Research-0991: Second-Opinion Batch Materializer — Smoke-Run Scaffold¶
Problem¶
ai/scripts/batch_materialize_second_opinion_features.py was merged in PR #1497 (archived) but no run artifacts exist under .workingdir2/ or runs/. The task is to verify the script is wired correctly and scaffold a committed smoke-run path that operators can use before pointing the batch runner at real corpus data.
Two issues found during verification:
Issue 1: pytest fails without PYTHONPATH=ai/scripts¶
Running pytest ai/tests/ from the repo root fails for the second-opinion batch tests and the saliency batch tests with:
Root cause: test_batch_materialize_second_opinion_features.py uses importlib.spec_from_file_location to load the script at its absolute path. When Python executes the script body, it tries from _script_bootstrap import bootstrap_ai_script — but _script_bootstrap.py lives in ai/scripts/ and ai/scripts/ is not on sys.path when pytest is invoked from the repo root.
ai/pyproject.toml has no pythonpath entry for pytest, so the issue affects every CI invocation of pytest ai/tests/ unless an explicit PYTHONPATH=ai/scripts is prepended. The same bug affects the saliency batch tests.
Fix: add pythonpath = ["scripts"] to [tool.pytest.ini_options] in ai/pyproject.toml. This is the standard pytest mechanism for adding non-installed directories to sys.path during test collection; it requires pytest ≥ 7.0, which the existing pytest>=9.0.3 floor satisfies.
Verification: pytest ai/tests/test_batch_materialize_second_opinion_features.py ai/tests/test_batch_materialize_saliency_features.py — all 7 tests pass after the fix, zero tests pass before.
Issue 2: No committed smoke scaffold¶
The runs/ directory is gitignored, so run manifests and outputs from exploratory invocations are not available in the repo. The analogous saliency batch runner also lacks a committed smoke path.

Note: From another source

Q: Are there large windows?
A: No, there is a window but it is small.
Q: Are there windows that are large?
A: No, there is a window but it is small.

Fix: commit a minimal smoke scaffold under ai/testdata/smoke-second-opinion-batch/:
batch.json— two-table manifest; relative paths anchor to the repo root via--base-dir .; outputs go to/tmp/vmafx-smoke-second-opinion/so no generated artifacts are committed.fixtures/features_a.jsonl,fixtures/features_b.jsonl— 3-row and 2-row synthetic feature tables keyed onvideo_id.fixtures/scores_fork_nr_a.jsonl,fixtures/scores_fork_nr_b.jsonl— matchingfork-nrscore rows with scalarscoreandruntime_ms.README.md— exact invocation, expected stderr, and inspection checklist.
Smoke run verified end-to-end:
PYTHONPATH=ai/scripts python ai/scripts/batch_materialize_second_opinion_features.py \
--manifest ai/testdata/smoke-second-opinion-batch/batch.json \
--base-dir . \
--report-json /tmp/vmafx-smoke-second-opinion/smoke.report.json \
--report-md /tmp/vmafx-smoke-second-opinion/smoke.report.md
Stderr: tables=2 input_rows=5 output_rows=5 failed_tables=0
Report JSON:
schema: second-opinion-materializer-batch-v1status: oksummary.tables: 2,summary.output_rows: 5run_provenance.schema: ai-run-provenance-v1
Output tables contain second_opinion_fork_nr_score, _status=ok, and _runtime_ms columns, confirming the full join pipeline.
Decision Drivers¶
- Fix a pre-existing CI latent failure before it causes confusion on a future PR that adds more batch script tests.
- Give operators a single
PYTHONPATH=ai/scripts python ...command with known output to verify the pipeline before connecting real corpus data.
Follow-Up¶
Generate real scorer sidecars for CHUG, KoNViD, UGC, Netflix, and BVI tables, run the batch manifest, then rerun the signal-mix audit and retrain candidate models.